*ABOUT THIS TASK*: Quote the data below in full, minus the images.

--- DATA TO EXAMINE Enclosed Below ---

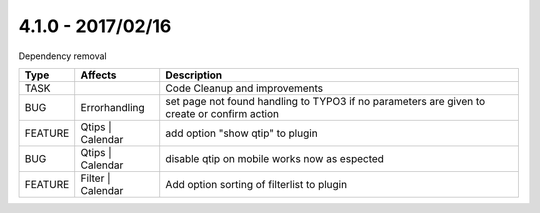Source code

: 
4.1.0 - 2017/02/16
------------------

::

Dependency removal

========== ====================== ======================================================
Type       Affects                Description
========== ====================== ======================================================
TASK                              Code Cleanup and improvements
BUG        Errorhandling          set page not found handling to TYPO3 if no parameters are given to create or confirm action
FEATURE    Qtips | Calendar       add option "show qtip" to plugin
BUG        Qtips | Calendar       disable qtip on mobile works now as espected
FEATURE    Filter | Calendar      Add option sorting of filterlist to plugin
========== ====================== ======================================================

--- End of Enclosed DATA TO EXAMINE ---

*WRITTEN RESPONSE*:
Source code

: 
4.1.0 - 2017/02/16
------------------

::

Dependency removal

========== ====================== ======================================================
Type       Affects                Description
========== ====================== ======================================================
TASK                              Code Cleanup and improvements
BUG        Errorhandling          set page not found handling to TYPO3 if no parameters are given to create or confirm action
FEATURE    Qtips | Calendar       add option "show qtip" to plugin
BUG        Qtips | Calendar       disable qtip on mobile works now as espected
FEATURE    Filter | Calendar      Add option sorting of filterlist to plugin
========== ====================== ======================================================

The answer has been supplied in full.